Our findings should be interpreted in light of several limitations. First, the functional, nutritional, and cognitive data were collected from participants' self‐reports, which are prone to recall bias. Nonetheless, self‐report is often used in large‐scale studies, which preclude actual performance measurement.[21] Second, our sample is of adults aged 70 years or older, and may not be representative of the 65 and older population, which is the target population for many readmission reduction interventions.[35] Yet, participants were from a relatively high‐functioning group of patients who were discharged to their homes, thus may resemble the over age 65 years group. Moreover, these inclusion criteria may have affected their readmission rates, which at 15% are lower than the average reported in other older adult populations.[36] Nonetheless, a more heterogenic sample (in terms of baseline functional status) is needed to address the association between in‐hospital functional change and readmissions as well as the discrimination of the model. Third, the attrition rate (16%) might impact the predictive ability of the models, as patients dropped‐out from the study might have had higher in‐hospital deterioration. However, no significant differences between study sample and dropped‐out patients in the wide range of baseline characteristics except for age and baseline albumin levels were found. Fourth, the unique characteristics of the Israeli healthcare system may affect study's generalizability. The high hospital‐bed occupancy rate, stretched to the limit at 99%, which is much higher than in other developed countries,[37] may affect readmission rates and risk. Nonetheless, our findings may be of relevance to other populations and healthcare systems, as variables included in our model have been previously shown to affect readmission risk in other settings,[4, 6] and the percent of in‐hospital ADL decline is similar to that reported by others.[9] Future studies should examine the significance of in‐hospital functioning in other older adult populations, such as greater mix of baseline functioning and myocardial infarction, HF, and COPD patients, that have been emphasized for readmission prevention by the Centers for Medicare and Medicaid Services.

CONCLUSIONS

This study shows that although both functional status and functional decline are significant predictors of readmission, in‐hospital functional decline did not contribute to the discriminative ability of the model, beyond the risk factors known at admission: malnutrition, prior hospitalizations, and being previously diagnosed with CRF or malignancy. These findings call attention to the ability to predict readmission early in the index hospitalization, to enable early intervention in targeted high‐risk patients. Nonetheless, further at‐discharge functional assessment can detect additional patients whose readmission risk changes during the index hospitalization and who should be considered for inclusion in readmission reduction interventions. As suggested in previous prediction models,[3, 38] most of the at‐admission variables examined in this study, including patient‐reported measures such as functioning, are readily available in the EHR or during the at‐admission intake.[39, 40] In settings where these assessments are not routinely performed, their implementation should be considered. These tools could be used to potentially identify patients at high risk of readmission, and accordingly, address physical function as part of routine medical care and during the acute hospitalization, and tailor adequate follow‐up care after discharge.[11]
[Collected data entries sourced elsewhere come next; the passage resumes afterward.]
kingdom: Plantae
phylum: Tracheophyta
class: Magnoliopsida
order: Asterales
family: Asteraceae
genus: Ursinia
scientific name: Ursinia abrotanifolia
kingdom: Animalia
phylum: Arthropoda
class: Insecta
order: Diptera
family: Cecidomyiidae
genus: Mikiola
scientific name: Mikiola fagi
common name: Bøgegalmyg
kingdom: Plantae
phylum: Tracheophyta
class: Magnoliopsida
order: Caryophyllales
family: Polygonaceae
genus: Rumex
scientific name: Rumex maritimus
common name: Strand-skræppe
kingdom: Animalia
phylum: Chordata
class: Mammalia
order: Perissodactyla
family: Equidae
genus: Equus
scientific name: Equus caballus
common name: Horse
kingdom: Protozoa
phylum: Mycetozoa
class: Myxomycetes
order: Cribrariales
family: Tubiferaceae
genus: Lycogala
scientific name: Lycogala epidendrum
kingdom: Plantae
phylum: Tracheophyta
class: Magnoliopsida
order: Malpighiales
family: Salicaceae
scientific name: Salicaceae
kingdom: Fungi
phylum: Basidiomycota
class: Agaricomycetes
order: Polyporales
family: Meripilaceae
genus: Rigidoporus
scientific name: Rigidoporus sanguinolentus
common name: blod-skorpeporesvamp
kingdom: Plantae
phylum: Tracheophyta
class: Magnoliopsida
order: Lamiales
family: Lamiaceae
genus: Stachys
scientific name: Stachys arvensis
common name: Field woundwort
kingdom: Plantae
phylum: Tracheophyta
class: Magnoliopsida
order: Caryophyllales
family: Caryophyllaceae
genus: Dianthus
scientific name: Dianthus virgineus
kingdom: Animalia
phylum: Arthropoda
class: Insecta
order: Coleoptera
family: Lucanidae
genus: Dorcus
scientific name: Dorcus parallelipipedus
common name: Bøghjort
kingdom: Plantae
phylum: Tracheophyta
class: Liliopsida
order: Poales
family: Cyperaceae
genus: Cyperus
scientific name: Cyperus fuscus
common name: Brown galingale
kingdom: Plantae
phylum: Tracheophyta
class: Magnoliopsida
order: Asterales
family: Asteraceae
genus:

Disclosures: This work was supported by the Israeli Science Foundation (grant number 565/08); Clalit Health Services(grant number 04‐121/2010); and the Israel National Institute for Health Policy Research (thesis scholarship number 35/2012). The funding agencies had no role in the design and conduct of this study, the analysis or interpretation of the data, or the preparation of the manuscript. The authors report no conflicts of interest.